Monday, February 6, 2023

Brett Kavanaugh may have sabotaged Clarence Thomas' gun rights ruling.

Brett Kavanaugh, joined by John Roberts concurred with the extreme -no weighing, no balancing - declaration oo the right to go armed in public embraced by senior Associate Justice Clarence Thomas in the opinion of the court in New York State Rifle and Pistol Ass'n v. Bruen which struck down New York's century old gun control law. Popularly known as the Taylor law, the century old measure required a showing of particualrized need to obtain a permit to carry a gun. But...
Brett Kavanaugh may have sabotaged Clarence Thomas' gun rights ruling.
By Mark Joseph Stern

****despite the reach of Bruen, I am fairly confident that five justices will reverse the 5th Circuit and uphold a variety of laws that our ancestors would have rejected, including the federal ban on owning a gun while subject to a restraining order for domestic violence. Why? Because I do not think five justices agree with Bruen. Yes, it was a 6–3 decision. Yes, every justice in the majority joined Thomas’ opinion in full. But one justice, Brett Kavanaugh, wrote a separate opinion laying out a different standard that cannot be squared with Thomas’. And another, Chief Justice John Roberts, joined him. Under the Kavanaugh-Roberts test, disarming alleged abusers—and other individual adjudged to be dangerous—is almost certainly constitutional.

It is almost never wise to be optimistic about this Supreme Court. And it is frightening to think that thousands of lives depend on Kavanaugh ruling the right way. But in this most unusual case, I think cautious confidence is in order.

To see why, just hold up Thomas’ and Kavanaugh’s opinions in Bruen side by side. Both justices agreed with the bottom line: New York’s concealed carry law, which required applicants to demonstrate a heightened need for self-defense, violates the Second Amendment. But take one step beyond that and the justices start to diverge. Thomas devotes his opinion to articulating a new legal test: Modern gun restrictions are “presumptively” unconstitutional unless they have enough “historical analogues” from the 18th and 19th centuries to prove that they are rooted in “this nation’s historical tradition of firearm regulation.” That’s the test that the 5th Circuit used to find that the government cannot bar people from owning guns while they are under a restraining order for domestic violence.

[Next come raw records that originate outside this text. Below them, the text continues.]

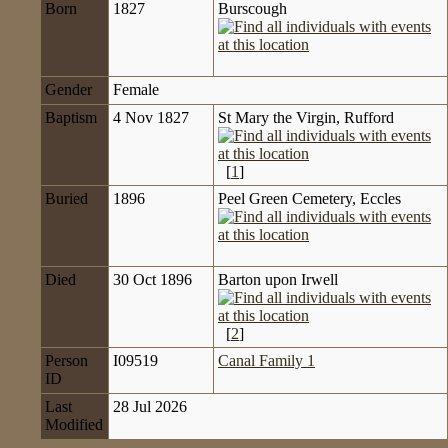
Born
1827
Burscough
Gender
Female
Baptism
4 Nov 1827
St Mary the Virgin, Rufford
[
1
]
Buried
1896
Peel Green Cemetery, Eccles
Died
30 Oct 1896
Barton upon Irwell
[
2
]
Person
I09519
Canal Family 1
ID
Last
28 Jul 2026
Modified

Although Kavanaugh formally signed onto Thomas’ opinion, he spent the bulk of his separate concurrence recasting it as something very different. Kavanaugh wrote that he wanted “to underscore two important points about the limits” of Thomas’ opinion. First, he clarified that the decision does not affect “the existing licensing regimes” in 43 states that let any law-abiding adult carry a concealed weapon. “As the court explains,” Kavanaugh declared, “New York’s outlier may-issue regime is constitutionally problematic because it grants open-ended discretion to licensing officials and authorizes licenses only for those applicants who can show some special need apart from self-defense.” In other words, New York’s “outlier” law violates the Second Amendment because it grants state officials so much latitude in determining who deserves to carry a gun.

But that’s not actually what the court—that is, Clarence Thomas’ majority opinion—said! Thomas did not focus primarily on the problem of state officials’ “open-ended discretion.” He instead zeroed in on the ostensible lack of a historical basis for such stringent limits on concealed carry. These are two very different things! In his concurrence, Kavanaugh then went on to preemptively greenlight a variety of restrictions on concealed carry permits, including “fingerprinting, a background check, a mental health records check, and training in firearms handling and in laws regarding the use of force.” All these requirements, he declared, are “constitutionally permissible.”

Wait—they are? Why? Under Thomas’ test, that’s an open question: The government would have to demonstrate that in the 18th and 19th centuries, a critical mass of states forced citizens to jump through these hoops before acquiring a concealed carry permit. It’s extremely unlikely that states demanded fingerprinting (which did not exist at that time) or a background check (frequently impossible in an era with scarce, scattershot paper records) or a mental health records check (since the very concept of mental health was in its infancy). These requirements are only constitutional—indeed, obviously constitutional, per Kavanaugh—under a more lenient test. A test that, for instance, measures the importance of the government’s objectives against the burden on the individual’s rights. Yet Thomas expressly disclaimed this kind of “means-end scrutiny,” insisting that it is irrelevant how many lives a particular gun restriction might save.